Bristol Students Learn Value of Getting Their Hands Dirty
January 10, 2020
By Chris Gilson, CCM communications writer
Farming, the act of planting seed and harvesting the crop, is essential to the American legend. The Pilgrims would not have survived their first winter without the assistance of Native American farming techniques. But farming is something we have increasingly lost touch with. But that’s starting to change; community gardens are popping up and farmer’s markets a filled with local produce all summer. The City of Bristol Department of Public Works and Board of Education are bringing this essential skill back to school with “Bristol Gardens – A Work of Heart.”

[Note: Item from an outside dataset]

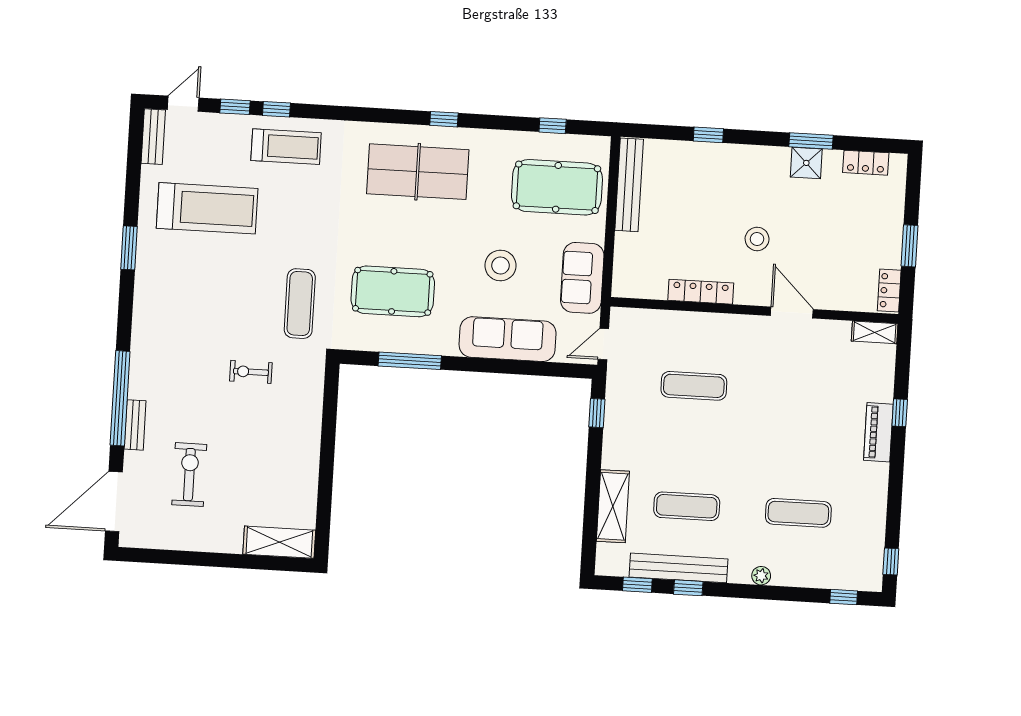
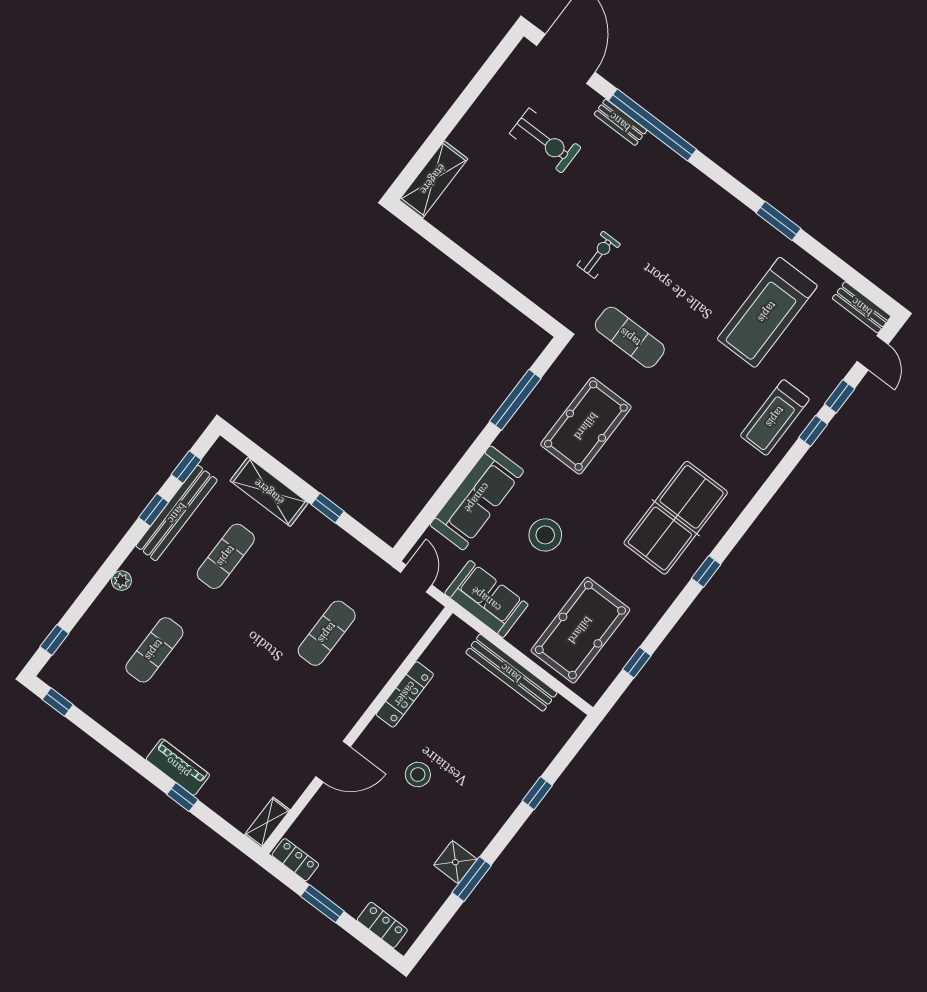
locker: (866, 163) -> (382, 925), moved, turned 90
bench: (629, 185) -> (511, 673), moved
window: (597, 413) -> (328, 508), moved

The concept is easy, students should learn all the necessary skills to lead healthy lives and make good food choices, and those skills should start at school. “The mission of ‘Bristol Gardens – A Work of Heart’ is to encourage Bristol students to go outside and get their hands dirty by growing their very own garden each season.”
Of the project, Lindsey Rivers, Public Works Analyst for the City of Bristol, said “we want all Bristol students to have the opportunity to get their hands dirty and grow their own food.”
So far, students have planted things like lettuce, herbs, garlic, and fall vegetables in their gardens, all of which these students will have the opportunity to bring some of the produce home to eat with their family.
Help abounds back to top
The gardens were built with help from many different groups according to the press release for the program: they were principally built by the Public Works Department at the Greene Hills School, Stafford School, and Ivy Drive School. They were given monetary assistance through a Lowe’s Home Improvement grant, which helped fund flexible outdoor seating, mindfulness tools, and garden supplies.
Additionally, Mizzy Construction, a local company donated materials and labor to pour the concrete pad that comprises the base of the outdoor learning classroom. ESPN volunteers came to Stafford School and painted sensory walk paths as well as transforming to court yards into gardens for pollinating and vegetables.
The Stafford Elementary School Principal Kristin Irvine was very enthusiastic about the project: “We are excited and eager to start using our outdoor learning classroom this year. We will also be starting a student gardening club where, with the support of Bristol Public Works department, we will be teaching children the benefits of garden and composting, along with the delicious rewards when our vegetables and herbs mature!”
Projects like these emphasize and reinforce the skills needed to sustain, skills that are as crucial today as they were 400 years ago when the Pilgrims first learned how to sow the new land from the Native tribes. Michael Dietter, Assistant Superintendent of Bristol Public Schools, said it best “ with multiple entry points for learning and collaboration, these gardens will sustain our learners’ interests throughout the school year and beyond.”